== Task ==
Images are to be dropped, and the rest of the data reproduced exactly.

== Records for the task ==
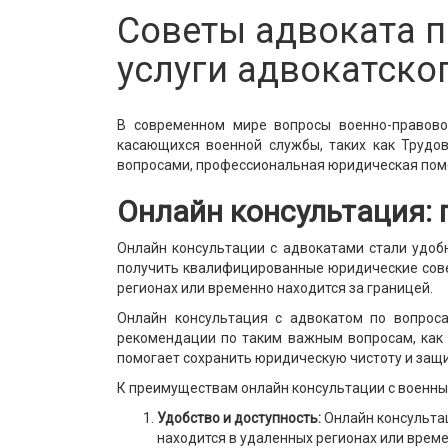
Советы адвоката п
услуги адвокатско
В современном мире вопросы военно-правовог
касающихся военной службы, таких как Трудов
вопросами, профессиональная юридическая по
Онлайн консультация:
Онлайн консультации с адвокатами стали удоб
получить квалифицированные юридические совет
регионах или временно находится за границей.
Онлайн консультация с адвокатом по вопрос
рекомендации по таким важным вопросам, как 
помогает сохранить юридическую чистоту и защи
К преимуществам онлайн консультации с военны
Удобство и доступность:
Онлайн консультац
находится в удаленных регионах или време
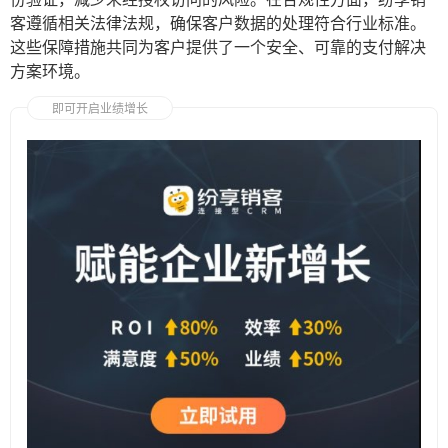
客遵循相关法律法规，确保客户数据的处理符合行业标准。
这些保障措施共同为客户提供了一个安全、可靠的支付解决
方案环境。
即可开启业绩增长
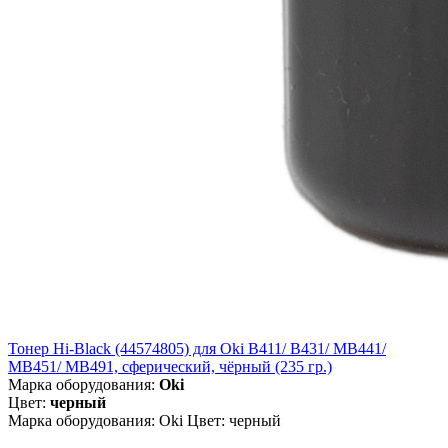
Тонер Hi-Black (44574805) для Oki B411/ B431/ MB441/
MB451/ MB491, сферический, чёрный (235 гр.)
Марка оборудования:
Oki
Цвет:
черный
Марка оборудования: Oki Цвет: черный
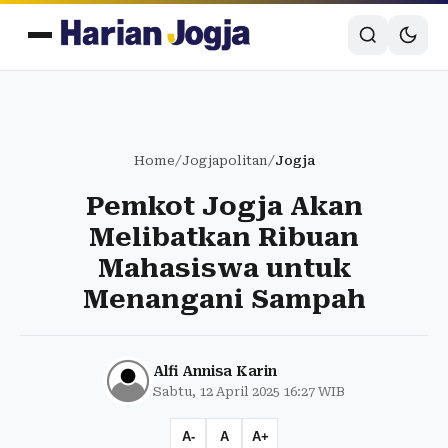
Home
/
Jogjapolitan
/
Jogja
Pemkot Jogja Akan
Melibatkan Ribuan
Mahasiswa untuk
Menangani Sampah
Alfi Annisa Karin
Sabtu, 12 April 2025 16:27 WIB
A-
A
A+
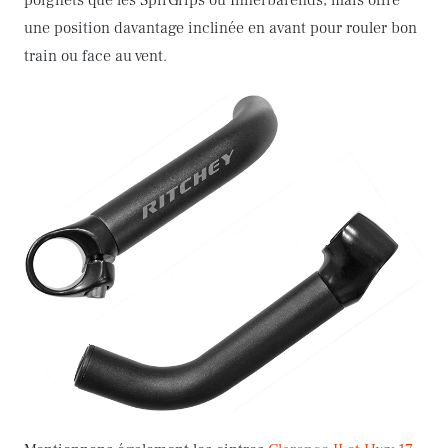
une position davantage inclinée en avant pour rouler bon
train ou face au vent.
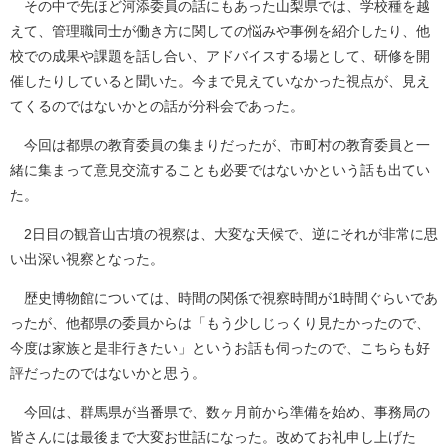
その中で先ほど河添委員の話にもあった山梨県では、学校種を越
えて、管理職同士が働き方に関しての悩みや事例を紹介したり、他
校での成果や課題を話し合い、アドバイスする場として、研修を開
催したりしていると聞いた。今まで見えていなかった視点が、見え
てくるのではないかとの話が分科会であった。
今回は都県の教育委員の集まりだったが、市町村の教育委員と一
緒に集まって意見交流することも必要ではないかという話も出てい
た。
2日目の観音山古墳の視察は、大変な天候で、逆にそれが非常に思
い出深い視察となった。
歴史博物館については、時間の関係で視察時間が1時間ぐらいであ
ったが、他都県の委員からは「もう少しじっくり見たかったので、
今度は家族と是非行きたい」というお話も伺ったので、こちらも好
評だったのではないかと思う。
今回は、群馬県が当番県で、数ヶ月前から準備を始め、事務局の
皆さんには最後まで大変お世話になった。改めてお礼申し上げた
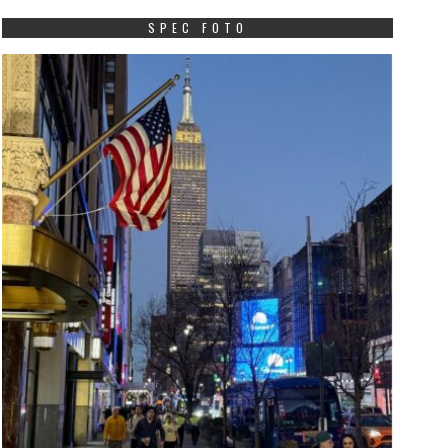
SPEC FOTO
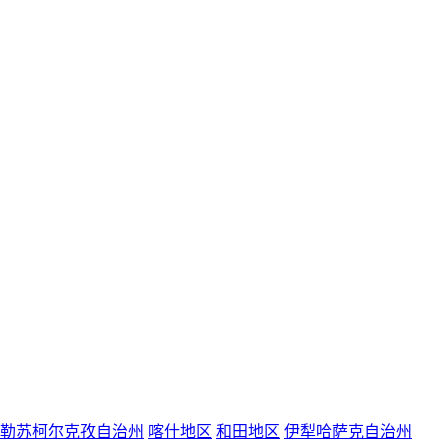
勒苏柯尔克孜自治州
喀什地区
和田地区
伊犁哈萨克自治州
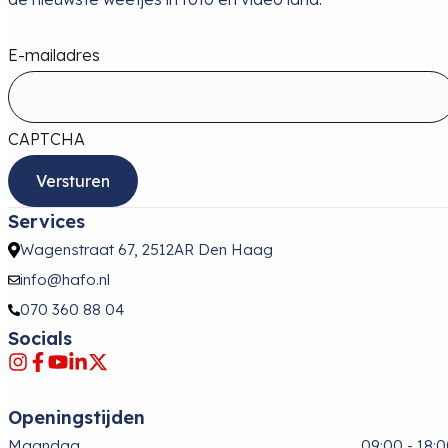
E-mailadres
CAPTCHA
Services
Wagenstraat 67, 2512AR Den Haag
info@hafo.nl
070 360 88 04
Socials
Openingstijden
Maandag
09:00 - 18:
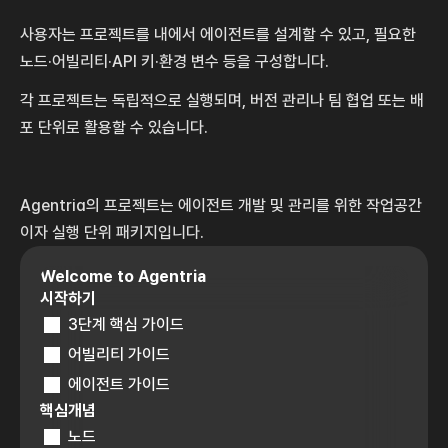
사용자는 프로젝트를 내에서 에이전트를 설계할 수 있고, 필요한 
노드·어빌리티·API 키·환경 변수 등을 구성합니다. 
각 프로젝트는 독립적으로 실행되며, 버전 관리나 팀 협업 또는 배
포 단위로 활용할 수 있습니다. 
Agentria의 프로젝트는 에이전트 개발 및 관리를 위한 작업공간
이자 실행 단위 패키지입니다.
Welcome to Agentria
시작하기
3단계 핵심 가이드
어빌리티 가이드
에이전트 가이드
핵심개념
노드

== The completed task ==
Советы адвоката п
услуги адвокатско
В современном мире вопросы военно-правовог
касающихся военной службы, таких как Трудов
вопросами, профессиональная юридическая по
Онлайн консультация:
Онлайн консультации с адвокатами стали удоб
получить квалифицированные юридические совет
регионах или временно находится за границей.
Онлайн консультация с адвокатом по вопрос
рекомендации по таким важным вопросам, как 
помогает сохранить юридическую чистоту и защи
К преимуществам онлайн консультации с военны
Удобство и доступность:
Онлайн консультац
находится в удаленных регионах или време
客遵循相关法律法规，确保客户数据的处理符合行业标准。
这些保障措施共同为客户提供了一个安全、可靠的支付解决
方案环境。
即可开启业绩增长
Тонер Hi-Black (44574805) для Oki B411/ B431/ MB441/
MB451/ MB491, сферический, чёрный (235 гр.)
Марка оборудования:
Oki
Цвет:
черный
Марка оборудования: Oki Цвет: черный
Home
/
Jogjapolitan
/
Jogja
Pemkot Jogja Akan
Melibatkan Ribuan
Mahasiswa untuk
Menangani Sampah
Alfi Annisa Karin
Sabtu, 12 April 2025 16:27 WIB
A-
A
A+
une position davantage inclinée en avant pour rouler bon
train ou face au vent.
その中で先ほど河添委員の話にもあった山梨県では、学校種を越
えて、管理職同士が働き方に関しての悩みや事例を紹介したり、他
校での成果や課題を話し合い、アドバイスする場として、研修を開
催したりしていると聞いた。今まで見えていなかった視点が、見え
てくるのではないかとの話が分科会であった。
今回は都県の教育委員の集まりだったが、市町村の教育委員と一
緒に集まって意見交流することも必要ではないかという話も出てい
た。
2日目の観音山古墳の視察は、大変な天候で、逆にそれが非常に思
い出深い視察となった。
歴史博物館については、時間の関係で視察時間が1時間ぐらいであ
ったが、他都県の委員からは「もう少しじっくり見たかったので、
今度は家族と是非行きたい」というお話も伺ったので、こちらも好
評だったのではないかと思う。
今回は、群馬県が当番県で、数ヶ月前から準備を始め、事務局の
皆さんには最後まで大変お世話になった。改めてお礼申し上げた
SPEC FOTO
勒苏柯尔克孜自治州
喀什地区
和田地区
伊犁哈萨克自治州
E-mailadres
CAPTCHA
Services
Wagenstraat 67, 2512AR Den Haag
info@hafo.nl
070 360 88 04
Socials
Openingstijden
Maandag
09:00 - 18:
사용자는 프로젝트를 내에서 에이전트를 설계할 수 있고, 필요한 
노드·어빌리티·API 키·환경 변수 등을 구성합니다. 
각 프로젝트는 독립적으로 실행되며, 버전 관리나 팀 협업 또는 배
포 단위로 활용할 수 있습니다. 
Agentria의 프로젝트는 에이전트 개발 및 관리를 위한 작업공간
이자 실행 단위 패키지입니다.
Welcome to Agentria
시작하기
3단계 핵심 가이드
어빌리티 가이드
에이전트 가이드
핵심개념
노드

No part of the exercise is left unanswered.